Special exhibitions

Past Special Exhibitions

Hometown Teams (May- July 2015)

Allegany Museum partnered with the Maryland State Humanities Council and the Smithsonian to mount a six-week exhibition called ‘Hometown Teams’ of the history of sports in Allegany County. The exhibition ran from May 30 to mid-July 2015, and featured:

  • The Smithsonian sports exhibits,
  • A special exhibit on local baseball legend Lefty Grove,
  • Allegany County’s representatives at the Special Olympics,
  • The 1931 Cumberland Colts,
  • A baseball that Babe Ruth hit out of the local stadium
  • The soap box derby car that won a national championship
Civil War (March 2012)

During the Civil War, our region’s population was divided in its loyalty. To commemorate the 150th anniversary of the Civil War and to profile its impact on the Allegany region, the museum created displays focusing on local hospitals, the role of cavalry troops, and life at nearby camps and forts. The exhibition included authentic Civil War objects along with photos and historical maps. A number of special children’s programs by age group are available for teachers.

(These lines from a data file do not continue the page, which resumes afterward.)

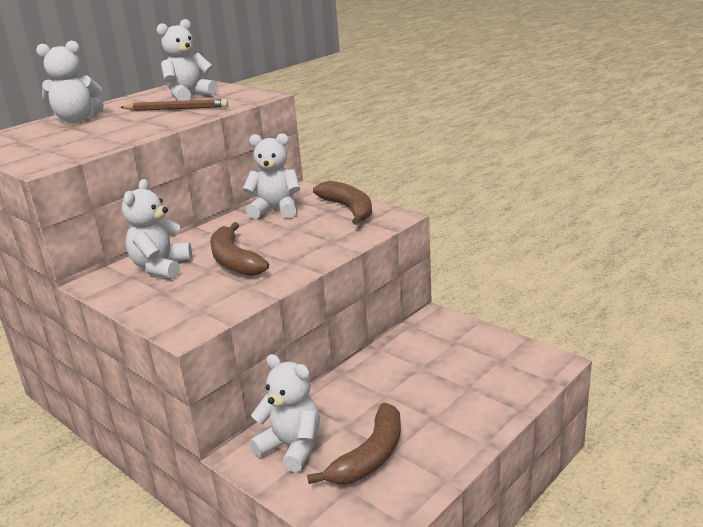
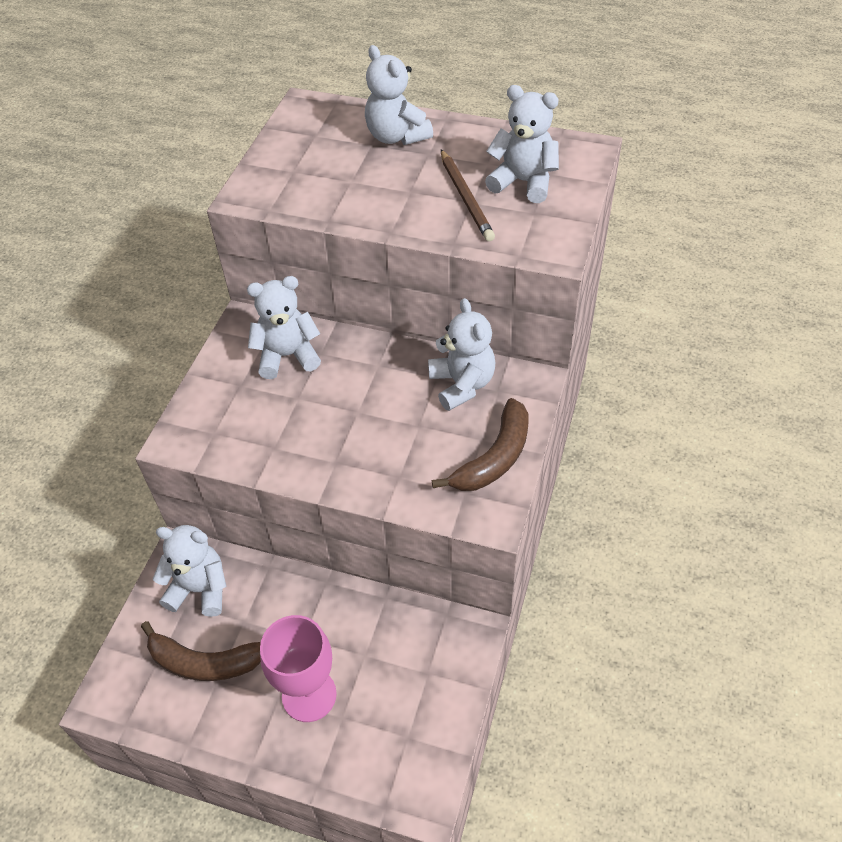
camera: 65 degrees right, 25 degrees up
(234, 261) = (321, 409): brown banana -> none
(292, 447) = (200, 589): white teddy bear -> white teddy bear turned 90 degrees counterclockwise
(439, 400) = (309, 695): none -> pink goblet

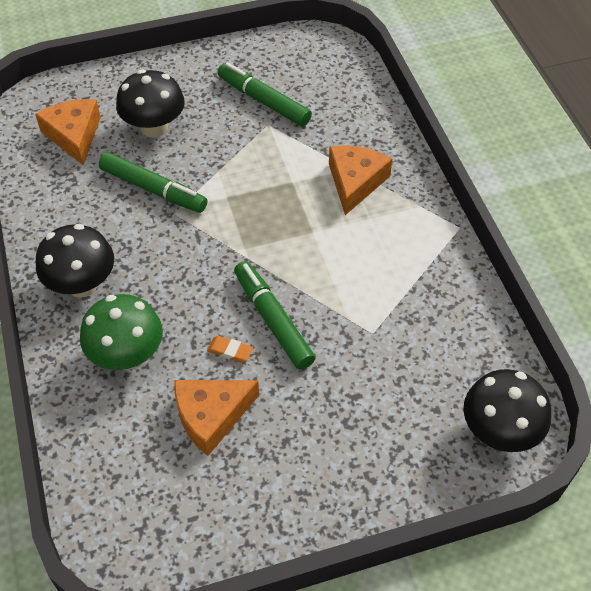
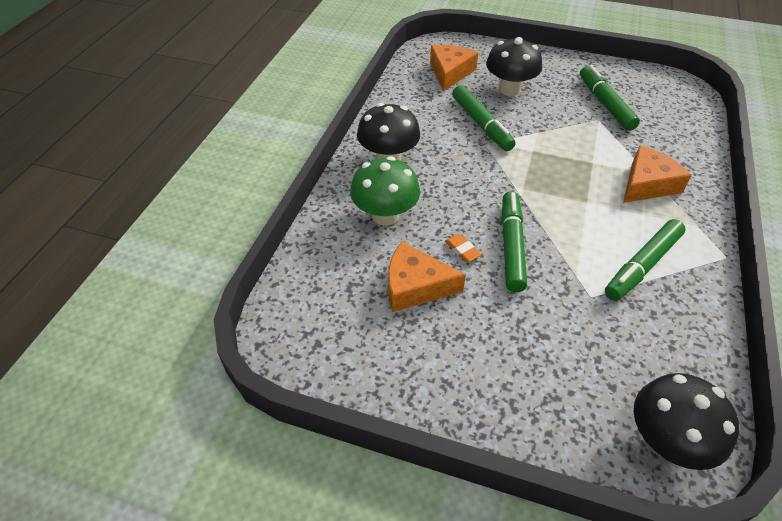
camera: 35 degrees right, 5 degrees down
(397, 276) = (642, 265): none -> green marker

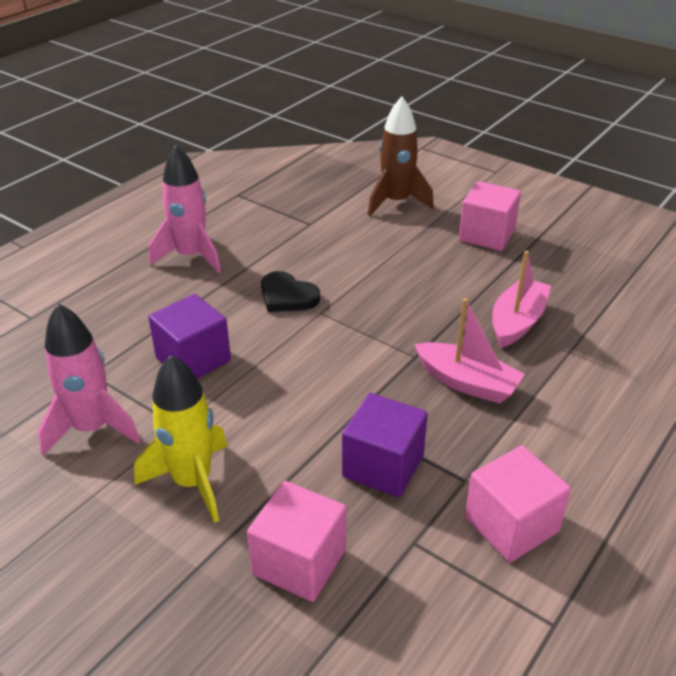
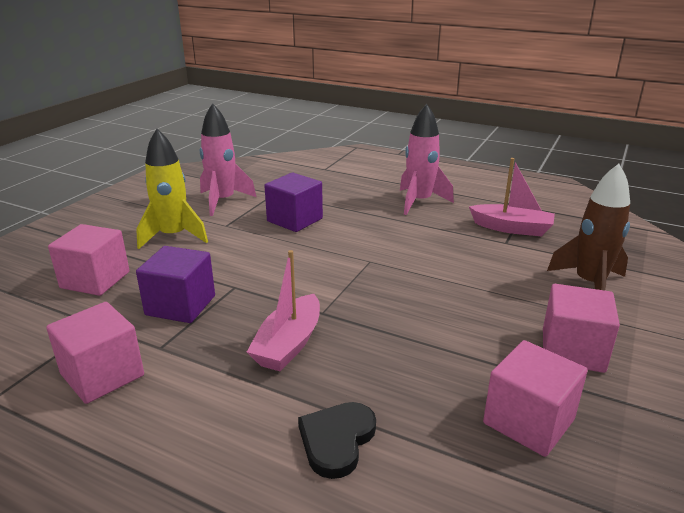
camera: 80 degrees right, 10 degrees down
(287, 296) = (386, 244): black heart -> black heart (337, 440)
(517, 322) = (401, 377): pink boat -> pink boat (512, 228)
(566, 274) = (528, 421): none -> pink cube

Boy Scouts (February 2012)

To commemorate the 100th Anniversary of Scouting, the museum presented scouting memorabilia and photographs documenting the history of the troops in our area, Scout involvement in community service, and the evolution of Scout uniforms. One of the first acts of the local Scout troop was carrying out a sanitation survey in 1913, during the worst typhoid fever epidemic in our nation’s history. The survey of over 1,200 households is stored at the National Archives in Washington, D.C.

St. Patrick’s Day Flood (March 2011)

The March 17, 1936, St. Patrick’s Day Flood was one of the worst floods the recorded in the history of the mid-Atlantic Regions. Rivers and tributaries stretching from Pittsburg, PA to Point of Rocks, MD, swollen with spring snowmelt, suddenly flooded towns and cities. In Cumberland alone, floodwaters displaced 1,200 families and caused approximately $3 million in damage. First-hand accounts from flood survivors, documentary films, photos and artifact showed the impact the flood had on our community and how the flood spurred the Army Corp of Engineer’s flood control projects of the 1950s.